### [Study text]
========================================================================
6.2 Levenberg-Marquardt Optimizer

The Algorithm Library is used to equip the Levenberg-Marquardt Optimizer mlmmin [39] with an interface to the MDL language to define analytical functions whose parameters will be fitted to match experimental data sets contained in results from TCAD simulations. For that purpose a TCAD engineer has to provide an IPL input deck which defines optimization parameter names, their starting values, and optionally their allowed numerical ranges. Furthermore the names of variables which are associated with complying data columns and the file names of an MDL file and the data set have to be defined. The therein provided parameters are forwarded to the Interface of mlmmin specific Model class FunctionModel within the associative map ue. The function whose parameters are fitted to match with the data set has to be defined within the evaluate method of the fit_function Model instance which has to be derived from FunctionModel.
========================================================================
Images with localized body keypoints

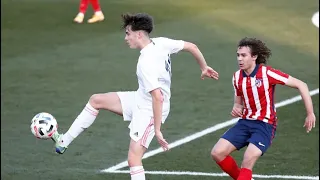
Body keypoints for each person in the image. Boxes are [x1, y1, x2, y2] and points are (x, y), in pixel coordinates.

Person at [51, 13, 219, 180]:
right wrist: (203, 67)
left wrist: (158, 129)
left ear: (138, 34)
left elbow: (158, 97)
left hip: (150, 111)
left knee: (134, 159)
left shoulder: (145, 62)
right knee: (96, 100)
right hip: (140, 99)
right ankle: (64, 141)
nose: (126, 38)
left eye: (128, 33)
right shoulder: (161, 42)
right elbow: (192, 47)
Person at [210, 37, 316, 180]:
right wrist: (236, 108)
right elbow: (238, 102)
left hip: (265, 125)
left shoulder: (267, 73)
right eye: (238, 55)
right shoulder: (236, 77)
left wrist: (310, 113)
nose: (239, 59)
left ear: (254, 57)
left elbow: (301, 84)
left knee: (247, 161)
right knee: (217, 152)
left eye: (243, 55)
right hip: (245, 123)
========================================================================
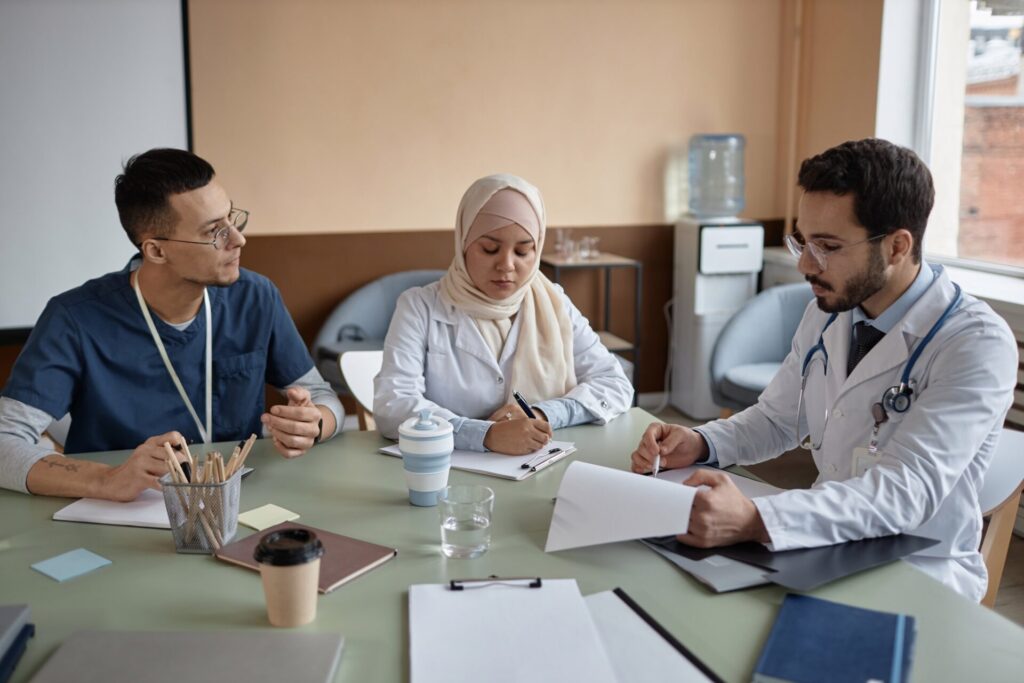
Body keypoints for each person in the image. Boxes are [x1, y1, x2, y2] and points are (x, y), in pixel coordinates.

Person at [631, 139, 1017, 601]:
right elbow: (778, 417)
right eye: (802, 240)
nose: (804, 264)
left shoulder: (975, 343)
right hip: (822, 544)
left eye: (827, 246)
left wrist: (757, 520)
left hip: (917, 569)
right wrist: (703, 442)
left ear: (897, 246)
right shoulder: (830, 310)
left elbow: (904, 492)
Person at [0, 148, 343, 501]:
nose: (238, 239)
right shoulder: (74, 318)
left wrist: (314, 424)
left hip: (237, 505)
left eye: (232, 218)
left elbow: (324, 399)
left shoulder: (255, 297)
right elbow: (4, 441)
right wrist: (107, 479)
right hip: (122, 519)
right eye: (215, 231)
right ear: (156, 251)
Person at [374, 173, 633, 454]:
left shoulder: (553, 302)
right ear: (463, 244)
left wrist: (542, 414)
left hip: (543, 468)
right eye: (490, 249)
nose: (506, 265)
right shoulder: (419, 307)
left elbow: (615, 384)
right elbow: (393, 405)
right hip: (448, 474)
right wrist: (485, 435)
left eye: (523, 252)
========================================================================
### [Activities]
**1)** According to the Levenberg-Marquardt optimizer text, in which method must the function whose parameters are fitted be defined?
**2)** Write a continuation of the Levenberg-Marquardt optimizer text, picking up after its last sentence.

### [Answers for each item]
**1)** It must be defined within the evaluate method of the fit_function Model instance, which is derived from FunctionModel.

**2)**
Example 6.3 and 6.4 demonstrate the application of this tool for automatically extracting the parameters $I_s$ (Is) and $g_{min}$ (Gmin) of the discrete large signal model of a diode (6.1) from a parameter set diode.dat containing pairs of $I_d$ (Id) and $V_d$ (Vd) values obtained by device simulations with MINIMOS-NT. The parameters section of the IPL input deck (Example 6.3) introduces the desired parameters and provides their start values for the fitting process. The data structure of the diode.ipd file is described in the dataset section to contain a column for $V_d$ values and a second one for the results of the function to be fitted to these data values.

The fit function (6.1) defined within diode.mdl (Example 6.4) uses local Parameters (Is, Vd, and Gmin) to simplify the notation of the evaluate method which computes its result for a assumed temperature of $300 \ensuremath{\mathrm{K}}$.

$$I_d = \left\{ \begin{array}{lll} I_s \cdot ( e^{q V_d/(kT... ... & \mbox{if $V_d < -5{\cdot}\frac{kT}{q}$} \end{array}\right.$$ (6.1)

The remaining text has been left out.